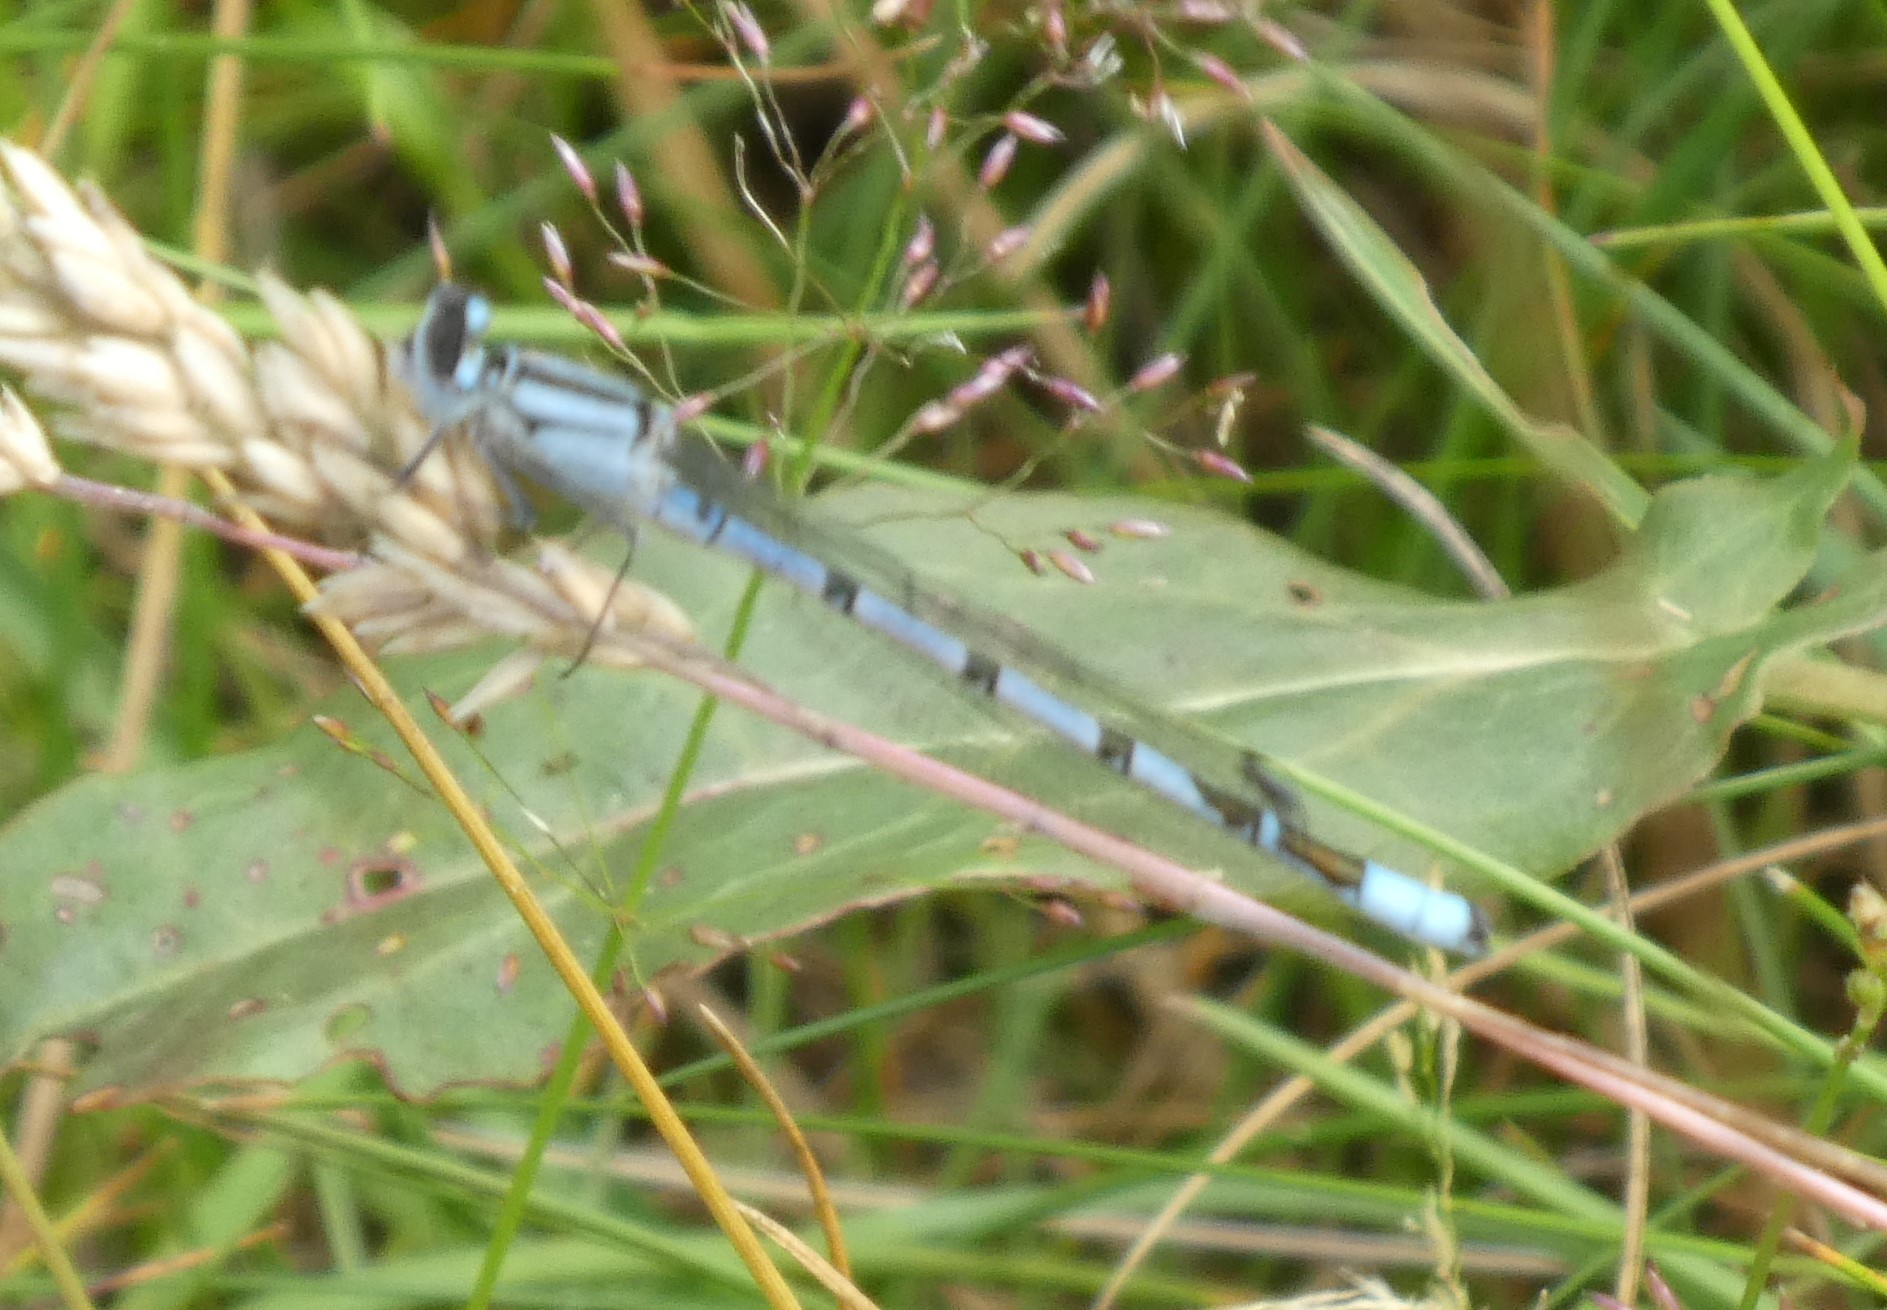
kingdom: Animalia
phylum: Arthropoda
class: Insecta
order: Odonata
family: Coenagrionidae
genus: Enallagma
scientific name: Enallagma cyathigerum
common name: Common blue damselfly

_Written instruction:_ Could you write out these lines word for word, leaving the picture out of your answer?

_The answer:_
kingdom: Animalia
phylum: Arthropoda
class: Insecta
order: Odonata
family: Coenagrionidae
genus: Enallagma
scientific name: Enallagma cyathigerum
common name: Common blue damselfly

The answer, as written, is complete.